----- The data -----
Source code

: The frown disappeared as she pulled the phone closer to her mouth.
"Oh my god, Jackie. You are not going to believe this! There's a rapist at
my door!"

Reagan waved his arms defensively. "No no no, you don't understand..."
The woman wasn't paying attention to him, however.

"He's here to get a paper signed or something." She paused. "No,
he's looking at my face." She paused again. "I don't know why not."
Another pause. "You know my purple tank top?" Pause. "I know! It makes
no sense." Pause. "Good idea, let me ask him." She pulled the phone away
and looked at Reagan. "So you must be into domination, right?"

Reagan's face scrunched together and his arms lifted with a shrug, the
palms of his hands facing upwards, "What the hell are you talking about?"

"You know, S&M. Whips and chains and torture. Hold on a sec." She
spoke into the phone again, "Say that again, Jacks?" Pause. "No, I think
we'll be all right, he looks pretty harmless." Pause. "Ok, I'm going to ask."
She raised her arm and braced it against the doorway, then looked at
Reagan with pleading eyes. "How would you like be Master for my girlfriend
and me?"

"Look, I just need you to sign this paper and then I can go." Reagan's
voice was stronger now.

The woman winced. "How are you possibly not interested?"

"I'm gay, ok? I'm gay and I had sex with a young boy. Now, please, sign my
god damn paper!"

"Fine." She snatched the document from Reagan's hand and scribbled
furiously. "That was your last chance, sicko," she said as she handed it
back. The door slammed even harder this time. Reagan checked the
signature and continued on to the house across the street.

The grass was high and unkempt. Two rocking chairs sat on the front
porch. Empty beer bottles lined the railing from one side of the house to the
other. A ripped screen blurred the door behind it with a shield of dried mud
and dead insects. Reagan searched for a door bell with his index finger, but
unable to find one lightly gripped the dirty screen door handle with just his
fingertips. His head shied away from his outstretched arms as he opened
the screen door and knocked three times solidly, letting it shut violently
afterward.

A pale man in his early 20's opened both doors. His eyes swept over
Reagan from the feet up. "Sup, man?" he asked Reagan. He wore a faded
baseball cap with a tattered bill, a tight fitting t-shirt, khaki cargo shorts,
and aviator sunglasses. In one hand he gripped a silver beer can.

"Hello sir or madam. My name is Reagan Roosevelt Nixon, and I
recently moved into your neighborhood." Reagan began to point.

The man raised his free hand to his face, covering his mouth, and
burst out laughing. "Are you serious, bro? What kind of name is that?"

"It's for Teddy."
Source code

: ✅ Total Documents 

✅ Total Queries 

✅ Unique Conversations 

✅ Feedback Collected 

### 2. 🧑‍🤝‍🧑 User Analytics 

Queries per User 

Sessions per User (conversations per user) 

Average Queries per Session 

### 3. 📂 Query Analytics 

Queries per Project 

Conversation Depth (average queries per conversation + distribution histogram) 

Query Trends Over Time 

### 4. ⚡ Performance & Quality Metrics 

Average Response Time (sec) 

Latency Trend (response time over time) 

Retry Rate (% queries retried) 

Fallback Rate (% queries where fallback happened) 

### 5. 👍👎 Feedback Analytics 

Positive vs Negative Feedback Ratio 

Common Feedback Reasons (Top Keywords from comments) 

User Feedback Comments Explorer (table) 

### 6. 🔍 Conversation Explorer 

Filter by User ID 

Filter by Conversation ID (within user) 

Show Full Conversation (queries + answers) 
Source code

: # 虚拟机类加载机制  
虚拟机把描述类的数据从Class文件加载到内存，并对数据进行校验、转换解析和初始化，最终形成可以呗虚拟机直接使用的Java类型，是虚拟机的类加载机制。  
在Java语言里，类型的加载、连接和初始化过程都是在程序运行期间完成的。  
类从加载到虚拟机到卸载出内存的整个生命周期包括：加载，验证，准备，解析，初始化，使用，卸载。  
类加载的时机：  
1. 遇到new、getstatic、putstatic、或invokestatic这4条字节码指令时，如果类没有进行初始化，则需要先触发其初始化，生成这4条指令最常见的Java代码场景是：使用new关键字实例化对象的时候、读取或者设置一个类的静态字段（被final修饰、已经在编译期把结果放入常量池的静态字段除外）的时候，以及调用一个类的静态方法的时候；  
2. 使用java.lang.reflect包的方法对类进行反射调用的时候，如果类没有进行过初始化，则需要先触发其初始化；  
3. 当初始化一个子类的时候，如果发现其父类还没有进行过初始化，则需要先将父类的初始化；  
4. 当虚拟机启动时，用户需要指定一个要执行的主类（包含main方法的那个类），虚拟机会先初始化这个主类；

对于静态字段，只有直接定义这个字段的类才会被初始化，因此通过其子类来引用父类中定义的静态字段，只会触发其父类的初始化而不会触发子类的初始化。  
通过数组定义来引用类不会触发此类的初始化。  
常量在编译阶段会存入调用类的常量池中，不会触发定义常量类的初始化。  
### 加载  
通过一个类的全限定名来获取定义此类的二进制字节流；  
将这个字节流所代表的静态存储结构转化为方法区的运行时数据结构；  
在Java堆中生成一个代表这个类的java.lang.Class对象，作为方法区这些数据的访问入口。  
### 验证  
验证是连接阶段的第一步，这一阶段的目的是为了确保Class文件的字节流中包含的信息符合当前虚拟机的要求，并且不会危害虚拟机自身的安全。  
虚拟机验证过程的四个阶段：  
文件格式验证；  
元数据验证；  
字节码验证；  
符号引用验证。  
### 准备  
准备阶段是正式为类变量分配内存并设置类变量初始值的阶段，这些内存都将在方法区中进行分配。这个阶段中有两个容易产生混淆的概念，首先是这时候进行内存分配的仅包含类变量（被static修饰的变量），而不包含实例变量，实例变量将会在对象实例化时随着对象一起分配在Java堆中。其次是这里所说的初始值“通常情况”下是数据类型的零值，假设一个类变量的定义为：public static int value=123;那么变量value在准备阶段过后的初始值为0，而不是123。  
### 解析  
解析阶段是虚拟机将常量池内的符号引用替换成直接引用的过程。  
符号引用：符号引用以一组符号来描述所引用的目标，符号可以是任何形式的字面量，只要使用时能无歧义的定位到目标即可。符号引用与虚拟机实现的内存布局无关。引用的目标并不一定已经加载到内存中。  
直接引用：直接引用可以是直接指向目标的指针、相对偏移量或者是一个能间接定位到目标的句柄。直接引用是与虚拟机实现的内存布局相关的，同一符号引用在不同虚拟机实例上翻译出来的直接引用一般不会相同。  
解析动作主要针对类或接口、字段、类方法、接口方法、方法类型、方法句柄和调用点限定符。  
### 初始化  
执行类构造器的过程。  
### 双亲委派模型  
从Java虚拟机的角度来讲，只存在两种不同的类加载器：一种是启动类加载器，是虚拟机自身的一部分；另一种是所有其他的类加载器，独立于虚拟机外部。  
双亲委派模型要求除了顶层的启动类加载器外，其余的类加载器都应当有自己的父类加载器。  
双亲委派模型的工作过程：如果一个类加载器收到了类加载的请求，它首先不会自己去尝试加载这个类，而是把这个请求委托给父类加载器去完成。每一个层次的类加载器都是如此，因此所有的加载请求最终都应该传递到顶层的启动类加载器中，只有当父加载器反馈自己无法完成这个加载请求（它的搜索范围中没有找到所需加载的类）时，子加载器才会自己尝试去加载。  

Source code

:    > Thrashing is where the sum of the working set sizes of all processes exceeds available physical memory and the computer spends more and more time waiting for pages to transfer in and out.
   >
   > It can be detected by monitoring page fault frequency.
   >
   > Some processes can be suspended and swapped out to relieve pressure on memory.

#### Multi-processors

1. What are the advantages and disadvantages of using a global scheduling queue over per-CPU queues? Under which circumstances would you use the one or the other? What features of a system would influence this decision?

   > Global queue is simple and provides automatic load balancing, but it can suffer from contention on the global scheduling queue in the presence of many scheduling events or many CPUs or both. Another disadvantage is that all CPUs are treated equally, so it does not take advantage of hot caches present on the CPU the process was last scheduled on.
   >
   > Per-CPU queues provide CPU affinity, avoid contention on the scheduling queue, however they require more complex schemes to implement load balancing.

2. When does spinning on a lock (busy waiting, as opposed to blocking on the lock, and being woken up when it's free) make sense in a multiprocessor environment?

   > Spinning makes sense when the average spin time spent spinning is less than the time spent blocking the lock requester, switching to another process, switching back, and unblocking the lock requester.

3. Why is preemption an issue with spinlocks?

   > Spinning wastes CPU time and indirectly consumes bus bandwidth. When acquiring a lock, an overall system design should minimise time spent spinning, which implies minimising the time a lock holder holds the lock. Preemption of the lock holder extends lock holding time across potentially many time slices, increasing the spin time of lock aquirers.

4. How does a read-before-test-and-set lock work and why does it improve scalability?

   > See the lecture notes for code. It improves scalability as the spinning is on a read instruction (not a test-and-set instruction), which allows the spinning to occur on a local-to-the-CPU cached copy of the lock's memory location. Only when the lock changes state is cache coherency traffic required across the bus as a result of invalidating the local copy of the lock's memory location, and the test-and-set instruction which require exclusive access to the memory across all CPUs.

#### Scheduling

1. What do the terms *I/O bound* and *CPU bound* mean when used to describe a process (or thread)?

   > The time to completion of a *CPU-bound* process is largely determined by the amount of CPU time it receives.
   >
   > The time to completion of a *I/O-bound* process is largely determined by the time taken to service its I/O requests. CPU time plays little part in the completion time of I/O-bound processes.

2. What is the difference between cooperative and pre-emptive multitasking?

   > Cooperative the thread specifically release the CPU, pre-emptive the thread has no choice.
-----
_What to produce_. Please print exactly what appears from the first line of the data through the line with "know! It makes", including both of those lines and nothing past them.

_Response to the exercise_.
Source code

: The frown disappeared as she pulled the phone closer to her mouth.
"Oh my god, Jackie. You are not going to believe this! There's a rapist at
my door!"

Reagan waved his arms defensively. "No no no, you don't understand..."
The woman wasn't paying attention to him, however.

"He's here to get a paper signed or something." She paused. "No,
he's looking at my face." She paused again. "I don't know why not."
Another pause. "You know my purple tank top?" Pause. "I know! It makes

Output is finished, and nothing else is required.